According to Security Council diplomats, Britain had circulated a draft statement to fellow members voicing “grave concern about the situation in al-Qusayr, Syria, and in particular the impact on civilians of the ongoing fighting.”
Russia, however, blocked the draft text which would have had to be agreed upon unanimously, saying it was “not advisable to speak out as the UN Security Council didn’t when Qusayr was taken by the opposition.”
Russia and China, close allies of Syrian President Bashar Al-Assad, have vetoed several Security Council resolutions against the Syrian regime.
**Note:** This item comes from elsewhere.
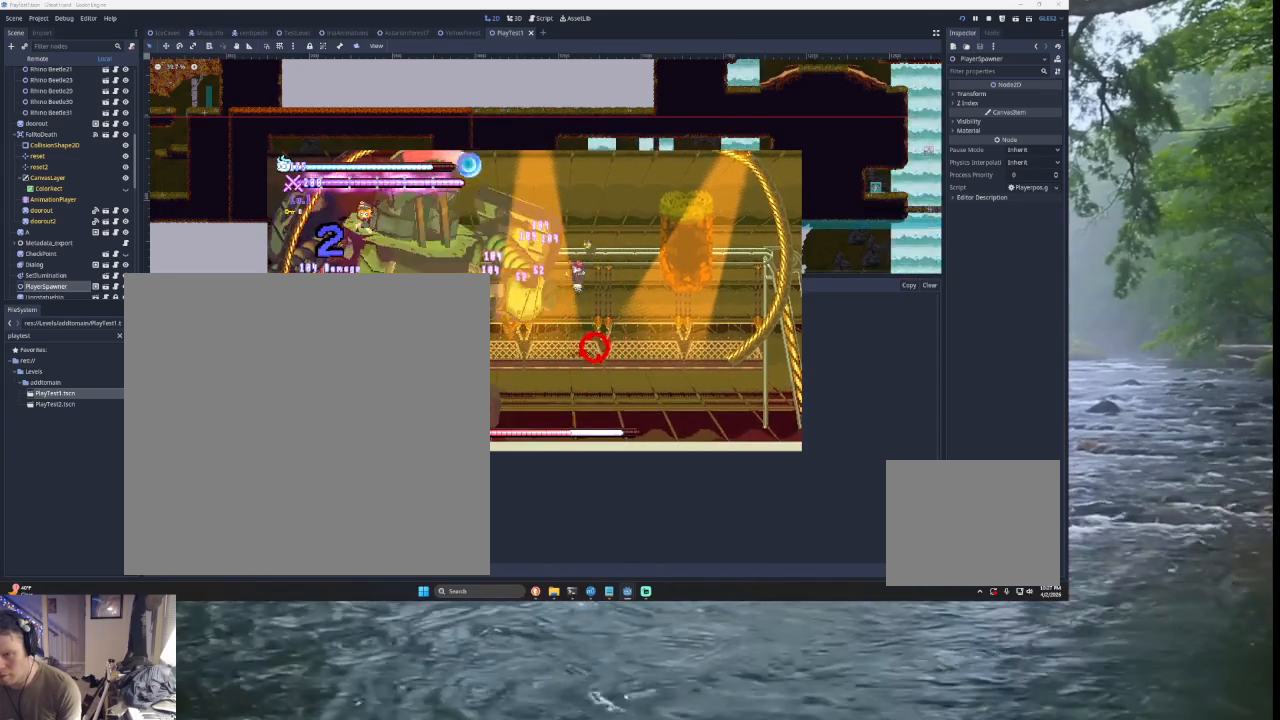
{"buttons": [], "left_stick": "left", "right_stick": "center", "events": [[33, "TRIANGLE", "down"], [67, "SQUARE", "down"], [167, "left_stick", "right"], [367, "SQUARE", "up"], [400, "left_stick", "left"], [433, "TRIANGLE", "up"]]}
In recent days Russia has indicated that intends to go ahead with the sale of S-300 advanced missile systems to Syria, despite requests by Israel and the U.S. to refrain from doing so.
Prime Minister Binyamin Netanyahu met Russian leader Vladimir Putin two weeks ago, in an effort to forestall the transfer of the missiles to Syria. While there were subsequent reports that the transfer of the advanced systems would not be carried out, Moscow said this week that it still plans to deliver the S-300 to Damascus, explaining the deliveries were part of existing contracts.
Assad suggested this week that his government has already received the advanced air defense missiles, but on Friday, Russian media reported they had not yet been delivered.
Sources in Moscow said that the S-300s that Russia has promised Syria will be delivered only in 2014.
On Friday, U.S. Secretary of State John Kerry said that Russia’s deal to sell advanced S-300 missile systems to Syria endangers Israel’s security.
"It is not helpful to have a lot of other ammunition and other supplies overtly going in not just from the Russians -- and they are supplying that kind of thing -- but also from the Iranians and Hizbullah," he added.
He added the delivery would have a "profoundly negative impact on the balance of interests and the stability of the region, and it does put Israel at risk.”
"And it is not, in our judgment, responsible because of the size of the weapon, the nature of the weapon and what it does to the region in terms of Israel's security," Kerry added.